Pandas version checks

[X] I have checked that the issue still exists on the latest versions of the docs on main here

Location of the documentation

https://pandas.pydata.org/docs/reference/api/pandas.read_csv.html

Documentation problem

In https://pandas.pydata.org/docs/reference/api/pandas.read_csv.html the list of na_values is supposed to match the list in STR_NA_VALUES.

However, in https://github.com/pandas-dev/pandas/commit/d4889bc61669642d79372746d697c4ccc5d274d4 the change to double quotes broke the first one, which is now incorrectly displayed as " ", i.e. a single space, rather than the correct "".

Curiously, read_excel still shows the first value as ‘’, so it hasn't had the change to double quotes.

Suggested fix for documentation

I think this bug got introduced due to adding a space so the triple double-quote could correctly end the string.

One fix could be to change the line:

NaN: " """

to something like

NaN: """ + '"'

Comment From: johnmreynolds

Or indeed rewrite the joined strings to include the quotes so there is less fiddling to do to get the start and end quotes right.

Comment From: steve-mavens

NaN: \"""" should also work.
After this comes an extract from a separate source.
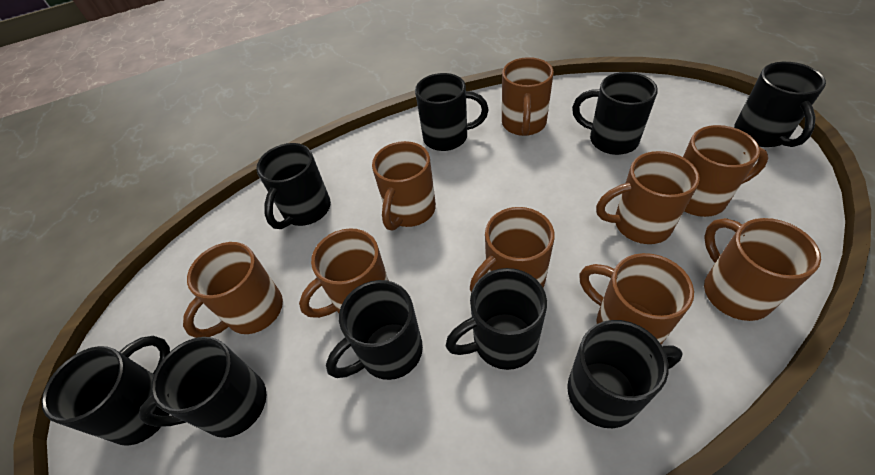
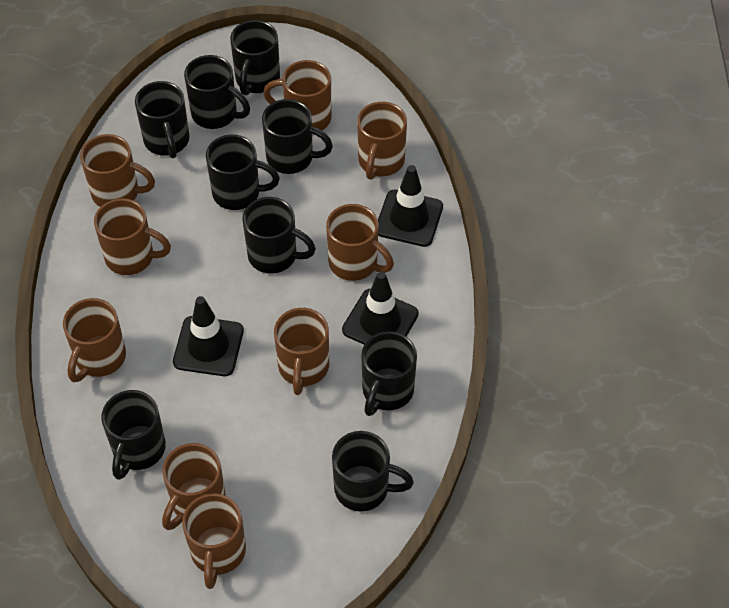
black traffic cone: 0 -> 3

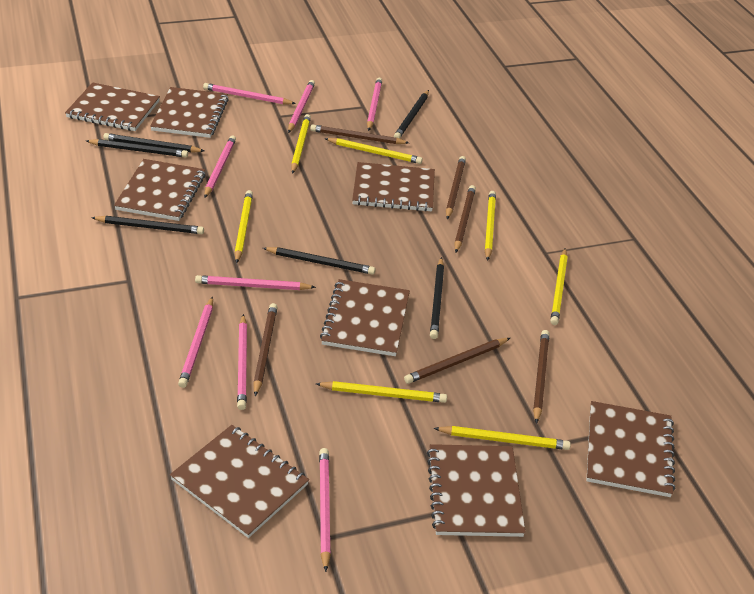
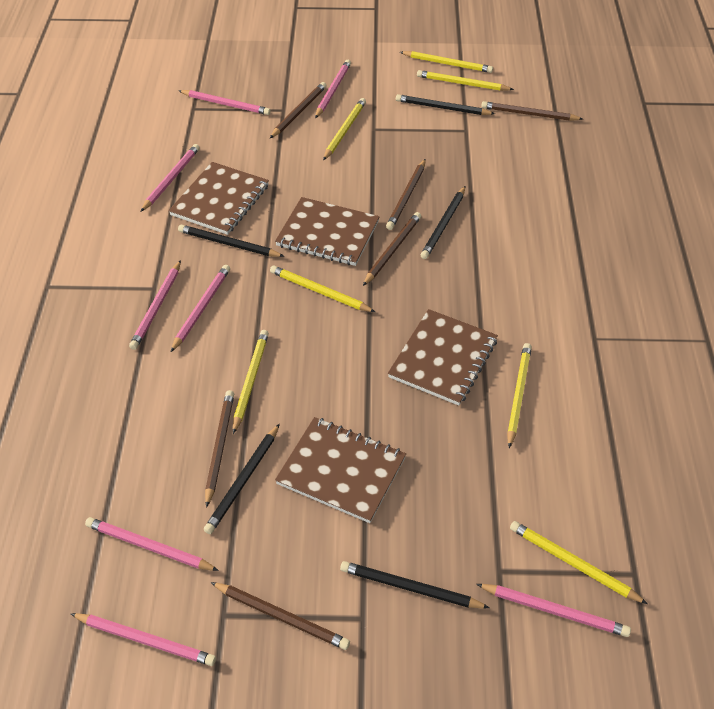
black pencil: 6 -> 5
brown notebook: 8 -> 4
Note there is a corresponding error at the end of the list of values: the final one should be "null" but is shown as "null ".

Comment From: johnmreynolds

Also, although it doesn't show with the default font used, the closing quote in the " " is wrong.

The html source appears as:: “ “, “#N/A”, “#N/A N/A”, “#NA”, “-1.#IND”, “-1.#QNAN”, “-NaN”, “-nan”, “1.#IND”, “1.#QNAN”, “<NA>”, “N/A”, “NA”, “NULL”, “NaN”, “None”, “n/a”, “nan”, “null “.

which again doesn't show in the github font, but if you copy and paste it, you can see the fifth character is the wrong quote character, as is the last but one.

This is probably an issue with whatever is generating the smart quotes. Hopefully this will go away if the spurious spaces are fixed.

Comment From: johnmreynolds

In reference to the previous comment, something like:

fill(', '.join(f'"{value}"' for value in sorted(STR_NA_VALUES)), 70, subsequent_indent=" ")

should quote the values correctly.

Comment From: johnmreynolds

And a note that while this is a fairly trivial bug, STR_NA_VALUES as far as I can tell isn't documented, so if you want to remove a value from the default na_values list, the only documented way to do this is to copy the default values from the documentation.

We've run into this, as we're implementing a workaround for the Pandas 2.0 non-backwards-compatible change of adding 'None' to the na_values default.